» **INPUT MATERIAL**:

╭──

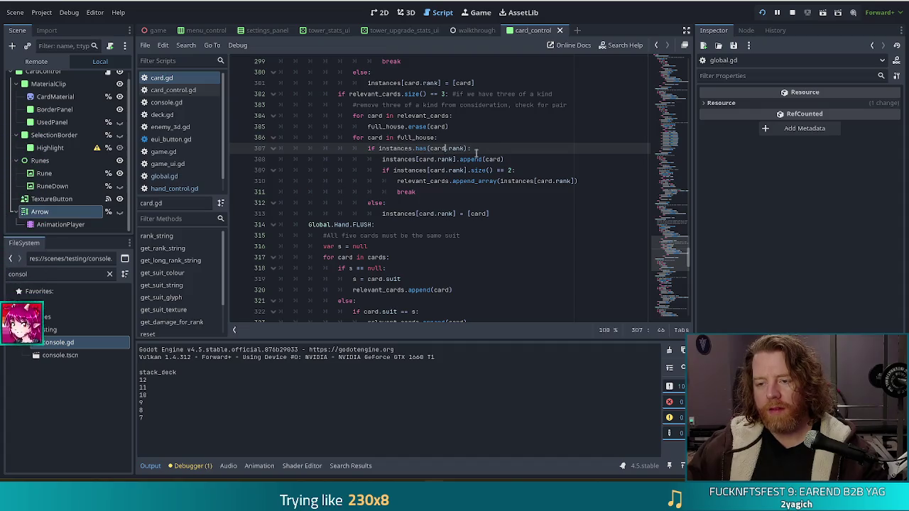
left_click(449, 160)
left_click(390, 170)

╰──
╭──

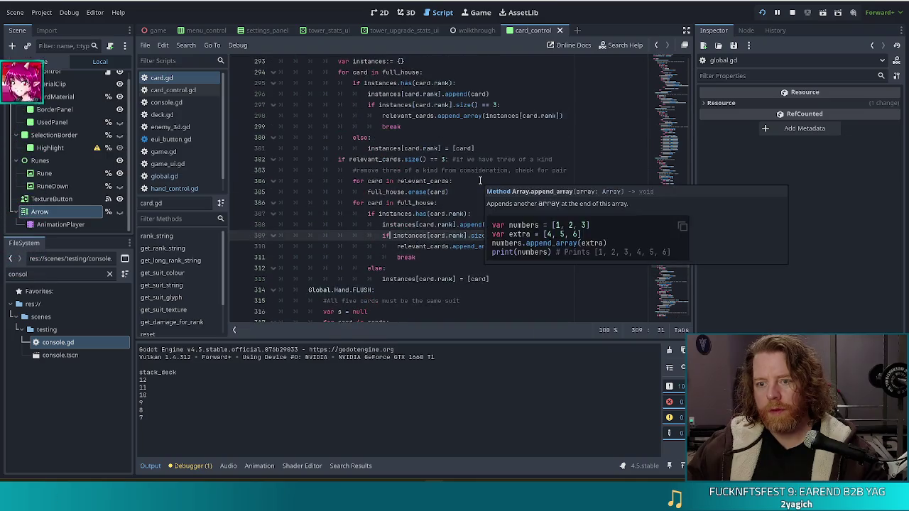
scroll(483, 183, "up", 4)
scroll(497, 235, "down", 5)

╰──
╭──

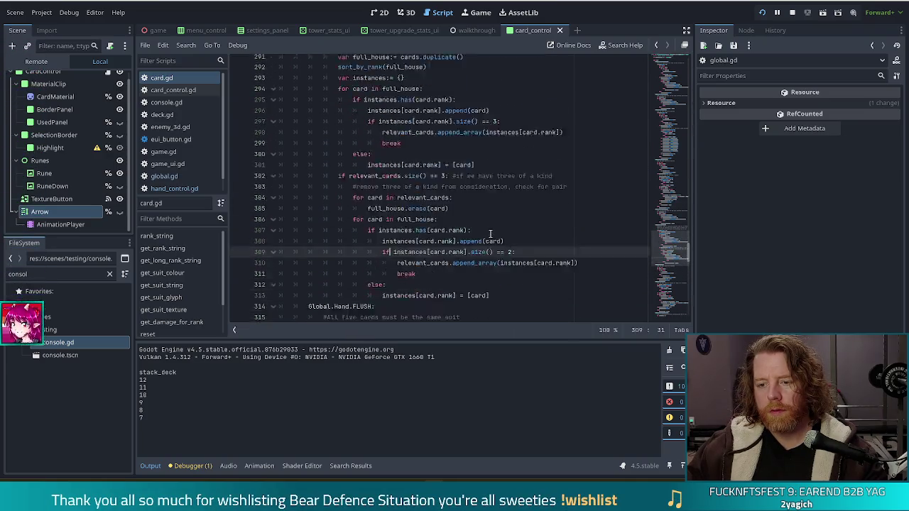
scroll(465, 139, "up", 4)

╰──

» **WHAT THE TASK REQUIRES**:
Return every line from the entries that holds the string "scroll".

» **WRITTEN SOLUTION**:
scroll(483, 183, "up", 4)
scroll(497, 235, "down", 5)
scroll(465, 139, "up", 4)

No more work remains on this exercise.